Azevedo se junto a essa turba barulhenta que nega os feitos de 1969. A Guerra Fria é quase sempre citada entre os conspiradores como grande motivo para a farsa. “O gasto bélico era imenso, a União Soviética até tentou mas a missão não foi bem-sucedida, não passou da atmosfera terrestre. O alcance e conquista da lua, demonstraria o quão preparados os Estados Unidos estavam naquela época”, continua a estudante.
Sobre o uso da tecnologia atual, a jovem não economiza suas críticas. Acredita que o orçamento exorbitante ou o “não tem nada de novo lá” não são justificativa para outras missões. “Recentemente, com essa nova proposta de colonização de Marte com a ajuda do empresário Elon Musk, a pauta de uma nova expedição foi reaberta”. Para Azevedo, a ideia de Trump incentivar as operações espaciais da Nasa mostra-se como uma irônica coincidência. “A China e a Rússia divulgaram informações sobre um projeto que também envolvem naves na lua novamente”.

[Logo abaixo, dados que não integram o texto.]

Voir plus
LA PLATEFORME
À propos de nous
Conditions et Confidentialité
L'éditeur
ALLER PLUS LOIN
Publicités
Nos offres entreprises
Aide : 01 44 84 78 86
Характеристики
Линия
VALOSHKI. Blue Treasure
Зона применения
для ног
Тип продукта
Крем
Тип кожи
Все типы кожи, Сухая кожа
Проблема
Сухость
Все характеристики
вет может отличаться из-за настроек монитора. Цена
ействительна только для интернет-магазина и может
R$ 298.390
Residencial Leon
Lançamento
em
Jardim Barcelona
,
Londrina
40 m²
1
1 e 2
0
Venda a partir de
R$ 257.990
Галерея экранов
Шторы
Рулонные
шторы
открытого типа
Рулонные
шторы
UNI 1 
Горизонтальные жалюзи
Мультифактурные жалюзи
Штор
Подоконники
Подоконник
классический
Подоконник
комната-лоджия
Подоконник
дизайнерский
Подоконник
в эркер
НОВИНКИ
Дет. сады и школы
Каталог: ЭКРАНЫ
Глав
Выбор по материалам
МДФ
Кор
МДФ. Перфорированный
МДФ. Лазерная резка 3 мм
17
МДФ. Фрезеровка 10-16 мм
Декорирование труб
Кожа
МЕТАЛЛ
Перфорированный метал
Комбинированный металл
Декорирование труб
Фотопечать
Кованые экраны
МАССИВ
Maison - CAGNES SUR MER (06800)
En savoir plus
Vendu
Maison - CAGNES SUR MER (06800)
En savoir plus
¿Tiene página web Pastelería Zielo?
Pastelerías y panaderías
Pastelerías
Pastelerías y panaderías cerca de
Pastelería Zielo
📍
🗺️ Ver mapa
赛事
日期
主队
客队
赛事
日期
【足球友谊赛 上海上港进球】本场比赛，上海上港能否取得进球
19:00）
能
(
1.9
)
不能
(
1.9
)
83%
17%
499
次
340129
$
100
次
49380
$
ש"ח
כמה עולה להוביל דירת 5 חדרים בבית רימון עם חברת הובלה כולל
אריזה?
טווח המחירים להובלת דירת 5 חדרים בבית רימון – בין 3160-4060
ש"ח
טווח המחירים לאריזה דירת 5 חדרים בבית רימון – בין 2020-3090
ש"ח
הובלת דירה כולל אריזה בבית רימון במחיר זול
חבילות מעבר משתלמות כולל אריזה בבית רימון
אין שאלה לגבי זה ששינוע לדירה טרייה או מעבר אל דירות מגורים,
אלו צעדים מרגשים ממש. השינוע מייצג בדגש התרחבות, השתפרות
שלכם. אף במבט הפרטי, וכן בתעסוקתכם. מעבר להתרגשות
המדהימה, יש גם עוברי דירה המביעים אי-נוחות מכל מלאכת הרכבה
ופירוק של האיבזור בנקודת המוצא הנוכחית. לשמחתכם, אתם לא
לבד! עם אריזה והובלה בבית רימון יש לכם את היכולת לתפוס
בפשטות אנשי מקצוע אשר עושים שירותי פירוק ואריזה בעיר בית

Entre hipóteses e embasamentos científicos, verossímil ou não, os 50 anos da Apollo 11 ainda se destacam pelo caráter controverso e político. As teorias da conspiração, comumente vistas como uma bobagem sem freio, servem de combustível para manter o legado espacial vivo, independente de como isso será feito. Resta saber se daqui 50 anos o que será contestado serão viagens a outros sistemas planetários ou ainda o pouso sonhador na Lua de 1969.